====== TEXT SECTION



    The following medicines may be prescribed to help improve your symptoms:
    • domperidone – which is taken before eating to contract your stomach muscles and help move food along
    • erythromycin – an antibiotic that also helps contract the stomach and may help move food along
    • anti-emetics – medicines that can help to stop you from feeling or being sick
    However, the evidence that these medicines relieve the symptoms of gastroparesis is relatively limited and they can cause side effects. Your doctor should discuss the potential risks and benefits with you.

    Domperidone should only be taken at the lowest effective dose for the shortest possible time because of the small risk of potentially serious heart-related side effects.

    Electrical stimulation

    If dietary changes and medicine do not help your symptoms, a relatively new treatment called gastroelectrical stimulation may be recommended. However, this is currently not routinely funded by many NHS authorities.

    Gastroelectrical stimulation involves surgically implanting a battery-operated device under the skin of your tummy.

============
====== SUPPLIED DATA

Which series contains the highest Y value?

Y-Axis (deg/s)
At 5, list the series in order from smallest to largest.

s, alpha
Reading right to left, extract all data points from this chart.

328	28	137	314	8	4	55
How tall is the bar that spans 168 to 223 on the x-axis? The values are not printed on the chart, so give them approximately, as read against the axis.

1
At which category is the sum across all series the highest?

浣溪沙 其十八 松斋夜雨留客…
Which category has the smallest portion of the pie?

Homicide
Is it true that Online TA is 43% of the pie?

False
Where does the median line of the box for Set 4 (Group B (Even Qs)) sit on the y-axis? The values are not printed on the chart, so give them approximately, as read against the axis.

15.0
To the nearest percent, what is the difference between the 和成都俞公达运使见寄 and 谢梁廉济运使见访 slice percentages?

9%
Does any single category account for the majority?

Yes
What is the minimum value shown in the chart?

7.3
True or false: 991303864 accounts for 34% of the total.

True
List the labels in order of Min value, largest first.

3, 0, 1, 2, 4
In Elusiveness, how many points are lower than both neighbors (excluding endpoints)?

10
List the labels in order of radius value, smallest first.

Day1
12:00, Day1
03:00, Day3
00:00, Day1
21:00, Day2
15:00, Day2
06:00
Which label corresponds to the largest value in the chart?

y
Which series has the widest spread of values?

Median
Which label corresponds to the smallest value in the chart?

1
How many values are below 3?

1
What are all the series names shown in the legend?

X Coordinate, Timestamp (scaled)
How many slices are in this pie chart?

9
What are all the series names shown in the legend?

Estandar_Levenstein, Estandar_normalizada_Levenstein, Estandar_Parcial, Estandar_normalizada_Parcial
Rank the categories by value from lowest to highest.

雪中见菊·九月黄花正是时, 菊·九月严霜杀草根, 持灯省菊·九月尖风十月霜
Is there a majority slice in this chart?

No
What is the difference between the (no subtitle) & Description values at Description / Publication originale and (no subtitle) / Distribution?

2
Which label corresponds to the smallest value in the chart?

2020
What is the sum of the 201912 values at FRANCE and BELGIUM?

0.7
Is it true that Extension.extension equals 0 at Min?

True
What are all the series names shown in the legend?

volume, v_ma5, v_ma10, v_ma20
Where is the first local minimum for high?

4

============

__WORK TO COMPLETE__
Copy out the full gastroparesis treatment text above, word for word.

__ANSWER FOR THIS EXERCISE__


    The following medicines may be prescribed to help improve your symptoms:
    • domperidone – which is taken before eating to contract your stomach muscles and help move food along
    • erythromycin – an antibiotic that also helps contract the stomach and may help move food along
    • anti-emetics – medicines that can help to stop you from feeling or being sick
    However, the evidence that these medicines relieve the symptoms of gastroparesis is relatively limited and they can cause side effects. Your doctor should discuss the potential risks and benefits with you.

    Domperidone should only be taken at the lowest effective dose for the shortest possible time because of the small risk of potentially serious heart-related side effects.

    Electrical stimulation

    If dietary changes and medicine do not help your symptoms, a relatively new treatment called gastroelectrical stimulation may be recommended. However, this is currently not routinely funded by many NHS authorities.

    Gastroelectrical stimulation involves surgically implanting a battery-operated device under the skin of your tummy.